Reklama

Polityka obronna

Soloch: Eurokorpus powinien być kluczowym elementem w łańcuchu dowodzenia NATO

Fot. Eurocorps
Fot. Eurocorps

Polsce zależy, aby Eurokorpus pozostał kluczowym elementem w łańcuchu dowodzenia NATO, także w ramach operacji o dużej skali na wschodniej flance Sojuszu - powiedział szef BBN Paweł Soloch, który w poniedziałek rozpoczął dwudniową wizytę w dowództwie Eurokorpusu w Strasburgu. Jest ona związana z gotowością Polski do wstrzymania wycofywania się z Eurokorpusu. 

W poniedziałek szef BBN Paweł Soloch rozpoczął dwudniową wizytę w dowództwie Eurokorpusu w Strasburgu. Wraz z nim do Strasburga udał się zastępca szefa Sztabu Generalnego WP gen. Krzysztof Król.

Jak wyjaśnił PAP Soloch, wizyta ta jest związana z gotowością Polski do wstrzymania wycofywania się z Eurokorpusu. Powodem tego wstrzymania jest - jak wyjaśnił szef BBN - "wzrost znaczenia Eurokorpusu w łańcuchu dowodzenia NATO".

"Polsce zależy, aby Eurokorpus pozostał kluczowym elementem w natowskim łańcuchu dowodzenia - także w ramach operacji o dużej skali na wschodniej flance Sojuszu" - powiedział PAP szef BBN przed wylotem do Strasburga.

Jak przypomniał, w 2018 r. Eurokorpus został certyfikowany jako dowodzący jednostkami zadeklarowanymi do tzw. Szpicy NATO a w 2020 r. Eurokorpus ma przejąć rolę struktury dowodzącej Szpicą NATO jako Sojusznicze Dowództwo Sił Lądowych.

"Jesteśmy gotowi do ponownego ubiegania się o status państwa ramowego. Pokazuje to, że Polsce zależy także na rozwoju europejskiej współpracy obronnej, z zastrzeżeniem, że będzie ona skoordynowana z polityką NATO" - podkreślił Soloch. Dodał, że "kwestia ta" została uzgodniona między prezydentem Andrzejem Dudą oraz ministrem obrony narodowej Mariuszem Błaszczakiem.

W Strasburgu szef BBN spotka się m.in. z dowództwem Eurokorpusu oraz polskimi żołnierzami, w tym zastępcą szefa Sztabu Eurokorpusu ds. Wsparcia gen. bryg. Wojciechem Kucharskim.

Eurokorpus jest dowództwem szybkiego reagowania. To międzynarodowa formacja, która może zostać użyta w operacji wojskowej NATO lub Unii Europejskiej. Jej dowództwo znajduje się w Strasburgu. Służy tam ok. tysiąca żołnierzy. Korpus jest w stanie dowodzić siłami liczącymi do 60 tys. żołnierzy.
- - -
Siłami liczącymi ilu żołnierzy jest w stanie dowodzić Eurokorpus według tekstu o Eurokorpusie?

## Fragment źródła
- - -
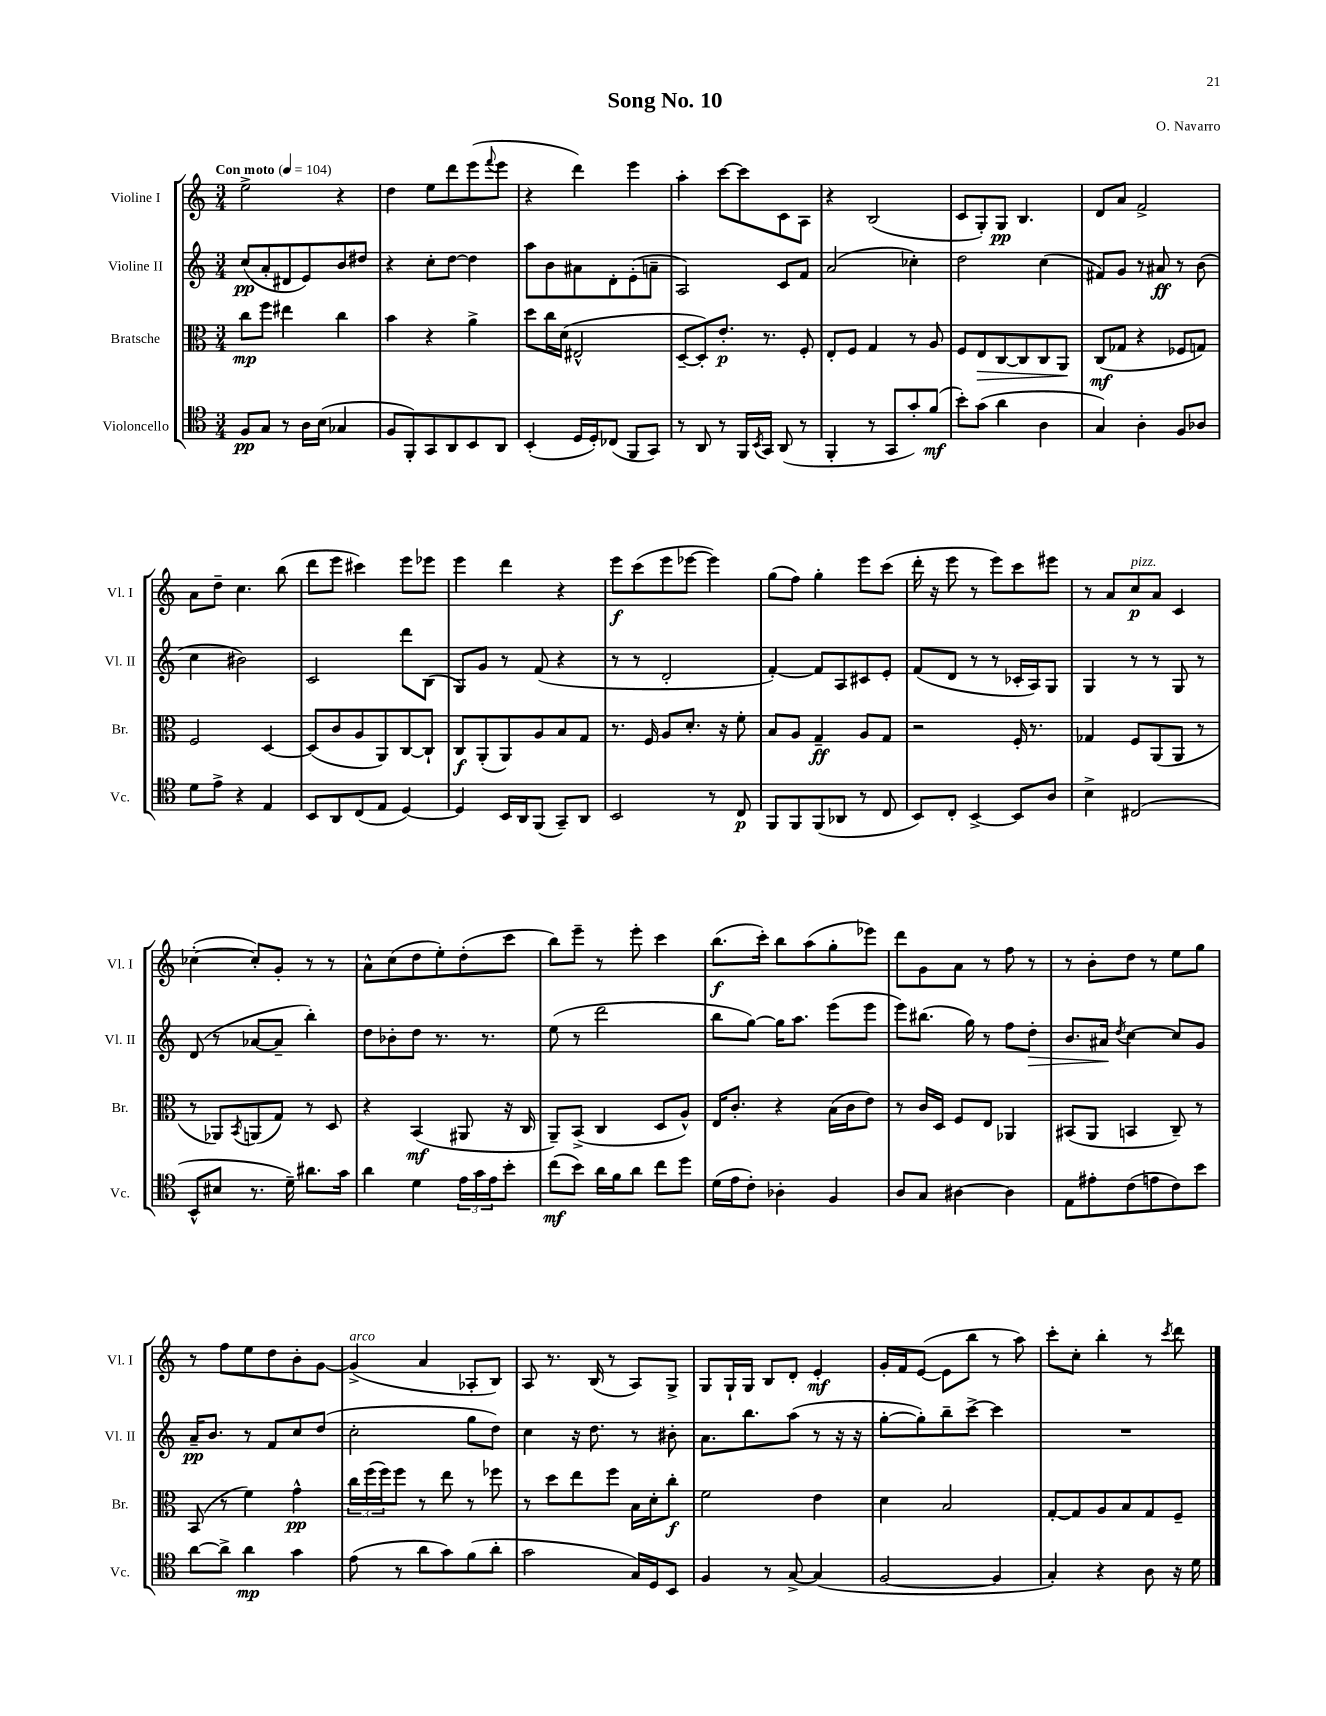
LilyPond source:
- - -
## Odpowiedź poniżej
Siłami liczącymi do 60 tys. żołnierzy.